About this task ▸ Copy the records below exactly as they stand. Leave out the pictures.

Task input ▸
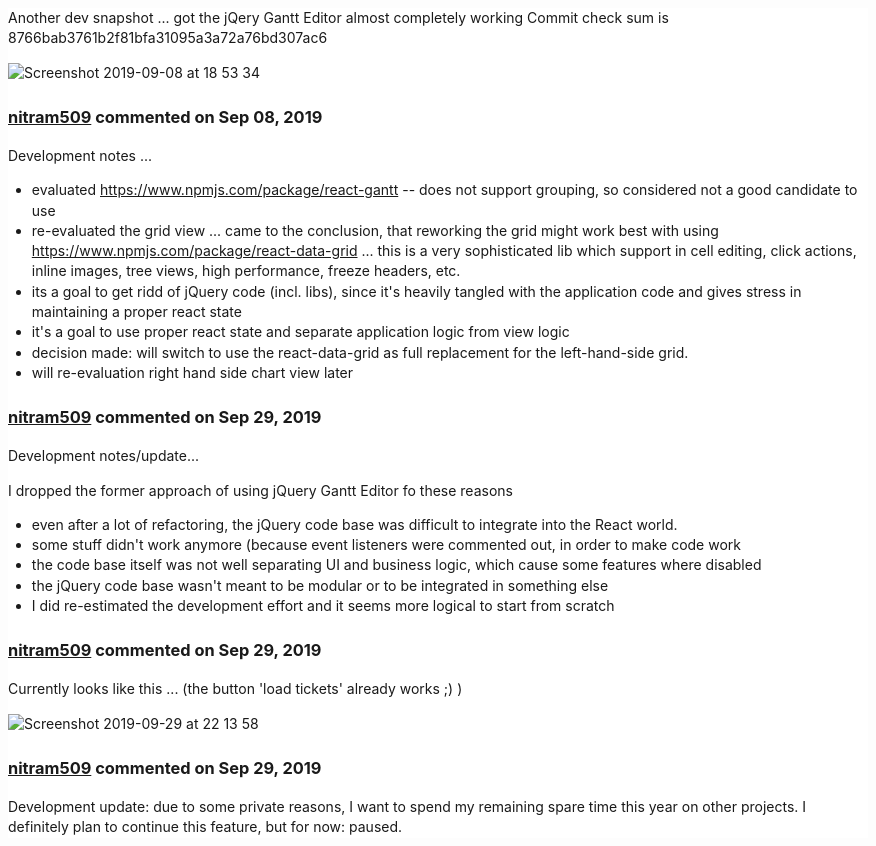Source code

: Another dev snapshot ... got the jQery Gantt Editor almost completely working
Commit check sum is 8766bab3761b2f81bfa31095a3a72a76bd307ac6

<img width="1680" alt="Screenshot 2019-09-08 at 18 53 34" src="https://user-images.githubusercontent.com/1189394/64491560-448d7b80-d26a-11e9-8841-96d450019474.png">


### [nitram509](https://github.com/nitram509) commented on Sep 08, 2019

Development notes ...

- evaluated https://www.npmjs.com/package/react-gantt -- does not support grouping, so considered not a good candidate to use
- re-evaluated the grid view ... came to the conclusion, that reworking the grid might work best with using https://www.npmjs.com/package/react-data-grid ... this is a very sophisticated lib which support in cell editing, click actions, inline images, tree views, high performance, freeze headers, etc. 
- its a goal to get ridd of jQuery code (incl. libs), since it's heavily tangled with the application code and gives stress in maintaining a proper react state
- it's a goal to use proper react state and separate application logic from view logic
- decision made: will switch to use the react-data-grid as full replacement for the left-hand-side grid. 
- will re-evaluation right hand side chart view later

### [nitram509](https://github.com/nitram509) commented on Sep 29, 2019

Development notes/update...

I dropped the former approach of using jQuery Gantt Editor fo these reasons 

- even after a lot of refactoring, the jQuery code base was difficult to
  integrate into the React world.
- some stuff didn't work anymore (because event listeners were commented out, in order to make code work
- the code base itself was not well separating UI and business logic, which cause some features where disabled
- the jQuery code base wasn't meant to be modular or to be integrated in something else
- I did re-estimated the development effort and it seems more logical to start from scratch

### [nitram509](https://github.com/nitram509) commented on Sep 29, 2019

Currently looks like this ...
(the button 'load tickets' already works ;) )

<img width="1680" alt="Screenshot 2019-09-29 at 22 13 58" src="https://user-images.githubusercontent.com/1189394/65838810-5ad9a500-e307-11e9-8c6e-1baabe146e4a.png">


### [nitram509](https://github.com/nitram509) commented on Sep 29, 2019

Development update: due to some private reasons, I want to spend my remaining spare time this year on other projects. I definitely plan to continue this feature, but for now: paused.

Finished task ▸
Source code

: Another dev snapshot ... got the jQery Gantt Editor almost completely working
Commit check sum is 8766bab3761b2f81bfa31095a3a72a76bd307ac6

<img width="1680" alt="Screenshot 2019-09-08 at 18 53 34" src="https://user-images.githubusercontent.com/1189394/64491560-448d7b80-d26a-11e9-8841-96d450019474.png">


### [nitram509](https://github.com/nitram509) commented on Sep 08, 2019

Development notes ...

- evaluated https://www.npmjs.com/package/react-gantt -- does not support grouping, so considered not a good candidate to use
- re-evaluated the grid view ... came to the conclusion, that reworking the grid might work best with using https://www.npmjs.com/package/react-data-grid ... this is a very sophisticated lib which support in cell editing, click actions, inline images, tree views, high performance, freeze headers, etc. 
- its a goal to get ridd of jQuery code (incl. libs), since it's heavily tangled with the application code and gives stress in maintaining a proper react state
- it's a goal to use proper react state and separate application logic from view logic
- decision made: will switch to use the react-data-grid as full replacement for the left-hand-side grid. 
- will re-evaluation right hand side chart view later

### [nitram509](https://github.com/nitram509) commented on Sep 29, 2019

Development notes/update...

I dropped the former approach of using jQuery Gantt Editor fo these reasons 

- even after a lot of refactoring, the jQuery code base was difficult to
  integrate into the React world.
- some stuff didn't work anymore (because event listeners were commented out, in order to make code work
- the code base itself was not well separating UI and business logic, which cause some features where disabled
- the jQuery code base wasn't meant to be modular or to be integrated in something else
- I did re-estimated the development effort and it seems more logical to start from scratch

### [nitram509](https://github.com/nitram509) commented on Sep 29, 2019

Currently looks like this ...
(the button 'load tickets' already works ;) )

<img width="1680" alt="Screenshot 2019-09-29 at 22 13 58" src="https://user-images.githubusercontent.com/1189394/65838810-5ad9a500-e307-11e9-8c6e-1baabe146e4a.png">


### [nitram509](https://github.com/nitram509) commented on Sep 29, 2019

Development update: due to some private reasons, I want to spend my remaining spare time this year on other projects. I definitely plan to continue this feature, but for now: paused.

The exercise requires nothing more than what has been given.